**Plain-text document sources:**

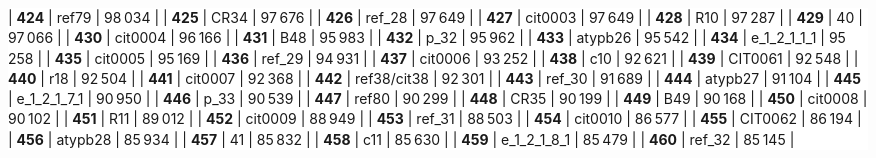 | **424** | ref79                 | 98 034               |
| **425** | CR34                  | 97 676               |
| **426** | ref\_28               | 97 649               |
| **427** | cit0003               | 97 649               |
| **428** | R10                   | 97 287               |
| **429** | 40                    | 97 066               |
| **430** | cit0004               | 96 166               |
| **431** | B48                   | 95 983               |
| **432** | p\_32                 | 95 962               |
| **433** | atypb26               | 95 542               |
| **434** | e\_1\_2\_1\_1\_1      | 95 258               |
| **435** | cit0005               | 95 169               |
| **436** | ref\_29               | 94 931               |
| **437** | cit0006               | 93 252               |
| **438** | c10                   | 92 621               |
| **439** | CIT0061               | 92 548               |
| **440** | r18                   | 92 504               |
| **441** | cit0007               | 92 368               |
| **442** | ref38/cit38           | 92 301               |
| **443** | ref\_30               | 91 689               |
| **444** | atypb27               | 91 104               |
| **445** | e\_1\_2\_1\_7\_1      | 90 950               |
| **446** | p\_33                 | 90 539               |
| **447** | ref80                 | 90 299               |
| **448** | CR35                  | 90 199               |
| **449** | B49                   | 90 168               |
| **450** | cit0008               | 90 102               |
| **451** | R11                   | 89 012               |
| **452** | cit0009               | 88 949               |
| **453** | ref\_31               | 88 503               |
| **454** | cit0010               | 86 577               |
| **455** | CIT0062               | 86 194               |
| **456** | atypb28               | 85 934               |
| **457** | 41                    | 85 832               |
| **458** | c11                   | 85 630               |
| **459** | e\_1\_2\_1\_8\_1      | 85 479               |
| **460** | ref\_32               | 85 145               |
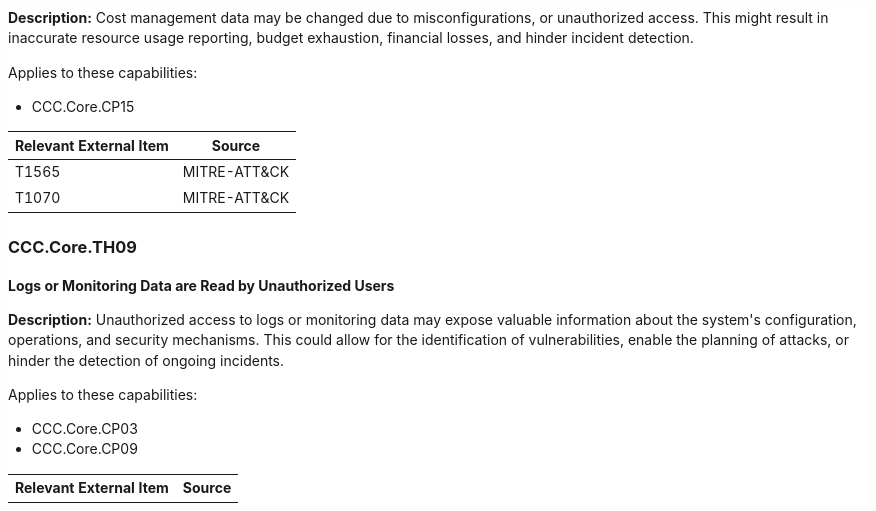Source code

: **Description:** Cost management data may be changed due to misconfigurations, or
unauthorized access. This might result in inaccurate resource usage
reporting, budget exhaustion, financial losses, and hinder incident
detection.


<div class="flex-container">
  <div class="flex-item-left">
  Applies to these capabilities:
  <ul>
    
      
  <li>CCC.Core.CP15</li>
  </ul>
  </div>
  <div class="flex-item-right">
    <table cellpadding="5">
      <thead>
        <tr>
          <th>Relevant External Item</th>
          <th>Source</th>
        </tr>
      </thead>
      <tbody>
        <tr>
          <td>T1565</td>
          <td>MITRE-ATT&amp;CK</td>
        </tr>
        <tr>
          <td>T1070</td>
          <td>MITRE-ATT&amp;CK</td>
        </tr>
      </tbody>
    </table>
  </div>
</div>

### CCC.Core.TH09

**Logs or Monitoring Data are Read by Unauthorized Users**

**Description:** Unauthorized access to logs or monitoring data may expose valuable
information about the system&#39;s configuration, operations, and security
mechanisms. This could allow for the identification of vulnerabilities,
enable the planning of attacks, or hinder the detection of ongoing
incidents.


<div class="flex-container">
  <div class="flex-item-left">
  Applies to these capabilities:
  <ul>
    
      
  <li>CCC.Core.CP03</li>
  <li>CCC.Core.CP09</li>
  </ul>
  </div>
  <div class="flex-item-right">
    <table cellpadding="5">
      <thead>
        <tr>
          <th>Relevant External Item</th>
          <th>Source</th>
        </tr>
      </thead>
      <tbody>
        <tr>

**Instructions for the task:** Send back the data above word for word, with the pictures left out.

**Task result:**
 | **424** | ref79                 | 98 034               |
| **425** | CR34                  | 97 676               |
| **426** | ref\_28               | 97 649               |
| **427** | cit0003               | 97 649               |
| **428** | R10                   | 97 287               |
| **429** | 40                    | 97 066               |
| **430** | cit0004               | 96 166               |
| **431** | B48                   | 95 983               |
| **432** | p\_32                 | 95 962               |
| **433** | atypb26               | 95 542               |
| **434** | e\_1\_2\_1\_1\_1      | 95 258               |
| **435** | cit0005               | 95 169               |
| **436** | ref\_29               | 94 931               |
| **437** | cit0006               | 93 252               |
| **438** | c10                   | 92 621               |
| **439** | CIT0061               | 92 548               |
| **440** | r18                   | 92 504               |
| **441** | cit0007               | 92 368               |
| **442** | ref38/cit38           | 92 301               |
| **443** | ref\_30               | 91 689               |
| **444** | atypb27               | 91 104               |
| **445** | e\_1\_2\_1\_7\_1      | 90 950               |
| **446** | p\_33                 | 90 539               |
| **447** | ref80                 | 90 299               |
| **448** | CR35                  | 90 199               |
| **449** | B49                   | 90 168               |
| **450** | cit0008               | 90 102               |
| **451** | R11                   | 89 012               |
| **452** | cit0009               | 88 949               |
| **453** | ref\_31               | 88 503               |
| **454** | cit0010               | 86 577               |
| **455** | CIT0062               | 86 194               |
| **456** | atypb28               | 85 934               |
| **457** | 41                    | 85 832               |
| **458** | c11                   | 85 630               |
| **459** | e\_1\_2\_1\_8\_1      | 85 479               |
| **460** | ref\_32               | 85 145               |
Source code

: **Description:** Cost management data may be changed due to misconfigurations, or
unauthorized access. This might result in inaccurate resource usage
reporting, budget exhaustion, financial losses, and hinder incident
detection.


<div class="flex-container">
  <div class="flex-item-left">
  Applies to these capabilities:
  <ul>
    
      
  <li>CCC.Core.CP15</li>
  </ul>
  </div>
  <div class="flex-item-right">
    <table cellpadding="5">
      <thead>
        <tr>
          <th>Relevant External Item</th>
          <th>Source</th>
        </tr>
      </thead>
      <tbody>
        <tr>
          <td>T1565</td>
          <td>MITRE-ATT&amp;CK</td>
        </tr>
        <tr>
          <td>T1070</td>
          <td>MITRE-ATT&amp;CK</td>
        </tr>
      </tbody>
    </table>
  </div>
</div>

### CCC.Core.TH09

**Logs or Monitoring Data are Read by Unauthorized Users**

**Description:** Unauthorized access to logs or monitoring data may expose valuable
information about the system&#39;s configuration, operations, and security
mechanisms. This could allow for the identification of vulnerabilities,
enable the planning of attacks, or hinder the detection of ongoing
incidents.


<div class="flex-container">
  <div class="flex-item-left">
  Applies to these capabilities:
  <ul>
    
      
  <li>CCC.Core.CP03</li>
  <li>CCC.Core.CP09</li>
  </ul>
  </div>
  <div class="flex-item-right">
    <table cellpadding="5">
      <thead>
        <tr>
          <th>Relevant External Item</th>
          <th>Source</th>
        </tr>
      </thead>
      <tbody>
        <tr>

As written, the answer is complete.